La Gazette, numéro 45
Sphinx marrant
"L'association Desailly-Silvestre dans l'axe central a très bien marché, mais cela ne leur donne pas de droits. Demain, j'espère me féliciter du retour de Frank Lebœuf. Je suis également très content de Youri Djorkaeff qui a prouvé qu'il avait toujours le niveau, mais cela ne veut pas dire que je l'appellerai demain. C'est la souplesse et l'ouverture qui me guident" (AFP 26/04/01). Roger Lemerre nous laisse à nos supputations, il n'a pas l'air de se poser les mêmes questions que la plupart des journalistes, qu'il embarrasse considérablement.
C'est vrai que parfois il ressemble à l'accompagnateur de l'équipe de France, ou à son biographe, avec ses propos d'observateur un peu émerveillé (ou de "premier supporter", selon ses propres termes). En tout cas, Lemerre est certainement le meilleur "commentateur" des Bleus. On ne va pas prendre le travers de ceux qui voient en lui un ahuri, alors que c'est probablement un sage dans un monde de flûte. On n'a pas à s'en faire, tant que c'est "la souplesse et l'ouverture" qui le guident.
Rengaines
Pendant des années, on a entendu que Pirès devait vraiment prendre une autre dimension. Maintenant, on va entendre pendant des années que Pires a vraiment pris une autre dimension.

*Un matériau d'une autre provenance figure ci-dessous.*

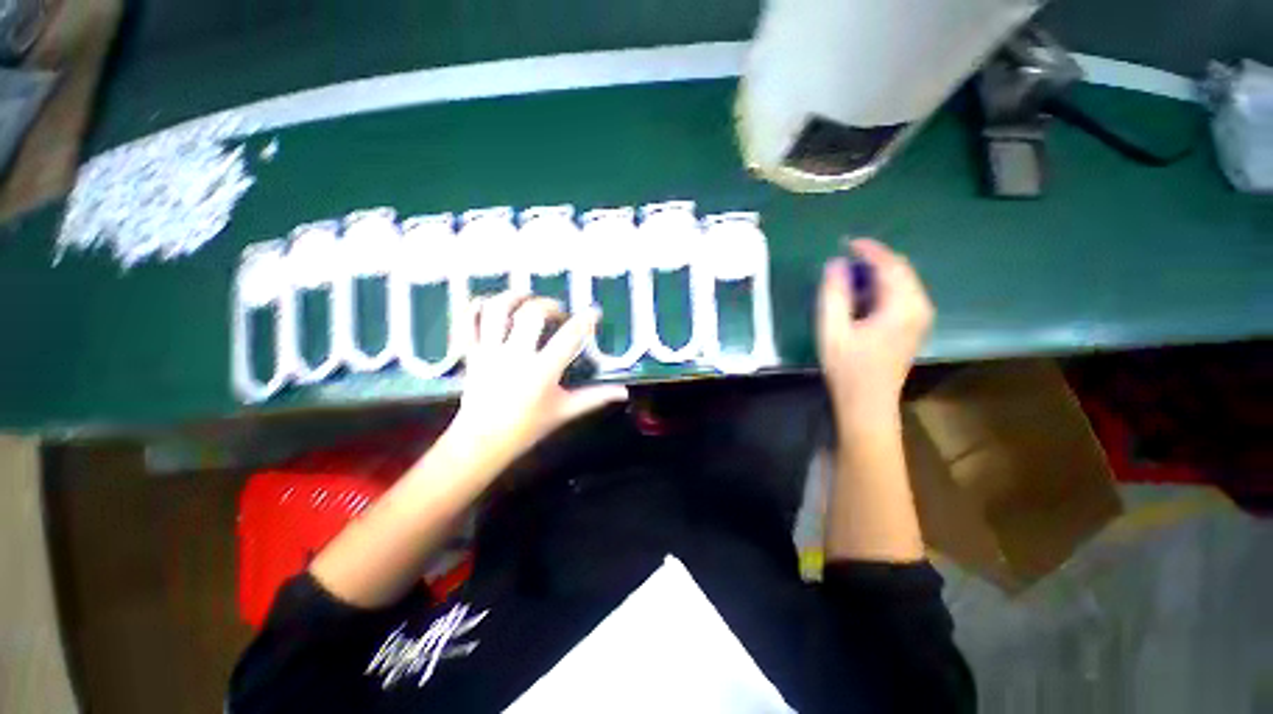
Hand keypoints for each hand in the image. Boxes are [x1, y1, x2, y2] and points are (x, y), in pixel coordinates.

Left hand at [446, 292, 628, 469]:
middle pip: (532, 314)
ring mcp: (490, 352)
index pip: (569, 336)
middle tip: (558, 313)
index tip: (594, 312)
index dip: (585, 320)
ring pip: (497, 310)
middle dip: (550, 305)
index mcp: (542, 371)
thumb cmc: (527, 428)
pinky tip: (490, 303)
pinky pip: (469, 322)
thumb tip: (624, 392)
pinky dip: (476, 307)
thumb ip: (595, 398)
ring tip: (526, 296)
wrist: (481, 442)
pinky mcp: (472, 353)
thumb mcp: (565, 411)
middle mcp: (515, 355)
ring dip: (513, 297)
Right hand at [817, 239, 933, 426]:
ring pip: (903, 281)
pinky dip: (883, 287)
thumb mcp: (832, 330)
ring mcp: (920, 318)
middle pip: (901, 270)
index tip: (845, 243)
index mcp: (902, 307)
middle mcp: (920, 307)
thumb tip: (835, 264)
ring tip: (849, 276)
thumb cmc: (847, 368)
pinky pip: (902, 294)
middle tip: (844, 260)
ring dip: (878, 273)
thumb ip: (834, 294)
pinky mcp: (914, 326)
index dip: (869, 250)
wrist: (867, 403)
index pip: (891, 265)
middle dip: (874, 260)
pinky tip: (862, 295)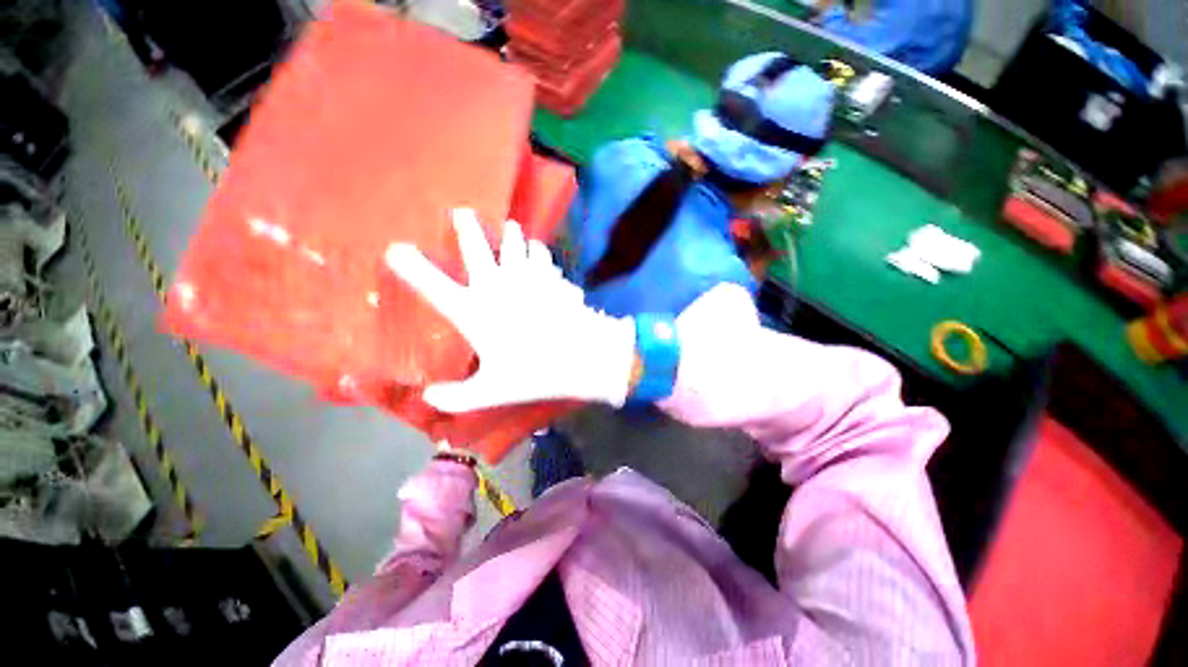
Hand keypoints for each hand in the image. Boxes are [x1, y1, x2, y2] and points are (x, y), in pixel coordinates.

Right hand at [386, 209, 636, 412]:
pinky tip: (543, 257)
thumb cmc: (534, 373)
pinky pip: (545, 257)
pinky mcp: (553, 278)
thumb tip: (428, 398)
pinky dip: (541, 255)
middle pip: (476, 247)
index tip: (396, 249)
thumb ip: (457, 396)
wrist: (581, 357)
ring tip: (512, 230)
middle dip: (467, 227)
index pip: (433, 286)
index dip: (411, 267)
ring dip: (513, 236)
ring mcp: (528, 277)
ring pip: (517, 244)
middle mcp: (497, 287)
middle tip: (463, 212)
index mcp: (475, 312)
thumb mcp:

Tellement meilleur en bleu qu'en blues
Desailly perd-il son temps dans un club de Chelsea qui lui va assez bien avec son profil de grand bourgeois mais qui ne lui a pas rapporté les titres espérés? Le grand Marcel apparaît même parfois débordé au sein de sa défense, à mille lieues de son niveau en sélection, comme ce week-end avec une nouvelle défaite contre Leeds. Un petit déménagement serait peut-être judicieux, mais il doit offrir les meilleures garanties à un an de la Coupe du monde. Un retour en France serait idéal à cet égard, mais le défenseur a des prétentions financières (entre autres) très élevées et lui-même semble considérer un tel retour comme impossible selon certaines lois économique intangibles. Dommage pour Marseille?
Eternel recommencement
Boban est annoncé par le Journal du dimanche comme ayant signé à L'OM pour la saison prochaine. C'est à l'annonce de cette rumeur (déjà démentie par Tapie) que nous repensons à l'une de nos archives, datée du 16 mai 1992. Ce jour-là, L'Equipe publiait son traditionnel tableau des transferts et désignait comme "transfert définitif" celui de Boban à Marseille. C'est bien sûr le Milan AC qui allait arracher à Bari son jeune Croate, que l'équipe de Tapie retrouverait au Stade olympique de Munich.
Mais ce n'est pas le plus drôle, car dans cette même catégorie des transferts définitifs, figure également… Zidane lui-même, en provenance de Cannes. Pour finir, Blanc (Naples) est évoqué comme recrue possible, en compagnie de Skuhravy (Genoa) et Omam-Biyik (Cannes). Parmi les joueurs annoncés par ce tableau magique, seuls le Camerounais et deux Nantais devenus célèbres pour des raisons différentes viendront effectivement renforcer le club. Le texte de commentaire est lui aussi assez savoureux: "L'OM s'occupe de son banc de touche en engageant des joueurs Omam-Biyik, Zidane, Eydelie et Desailly". Déjà sous surveillance de la DNCG, le club marseillais se "contentera" des arrivées de Völler, Thomas, Boksic (retour de prêt à Cannes), Barthez et Martin-Vasquez, pour une saison qui est restée dans les mémoires.
L'histoire repasse donc certains plats, même un peu froids.
Superstar
Jean-Michel Aulas n'a pas que des ennemis dans les médias, et il a tout récemment bénéficié d'un article de quatre pleines pages, dont une photo à la limite du poster à accrocher au-dessus de son lit, et une interview sans aucune question dérangeante sur ses récentes interventions concernant l'arbitrage. Ce texte admiratif qui rend hommage à ce patron-modèle n'a pas été publié dans Les Echos, La Tribune ou Capital, mais dans France Football mardi dernier.
C'est ce qu'on adore dans le journalisme sportif, qui est avant tout un journalisme de révérence, pour paraphraser Serge Halimi*. Comment un journaliste peut-il décemment passer sous silence ce qui a médiatisé le président lyonnais ces derniers mois (sans oublier son implication dans les déboires actuels de la Ligue)? Une pareille complaisance est en effet bien utile pour restaurer un peu une image très dégradée. Elle ressemble terriblement à un service rendu, dans une période difficile, à un "président tout puissant" dont le portrait, sérieusement expurgé, est bien moins critique que son titre le suggérait.
* Serge Halimi, Les nouveaux chiens de garde, Raisons d'agir Editions.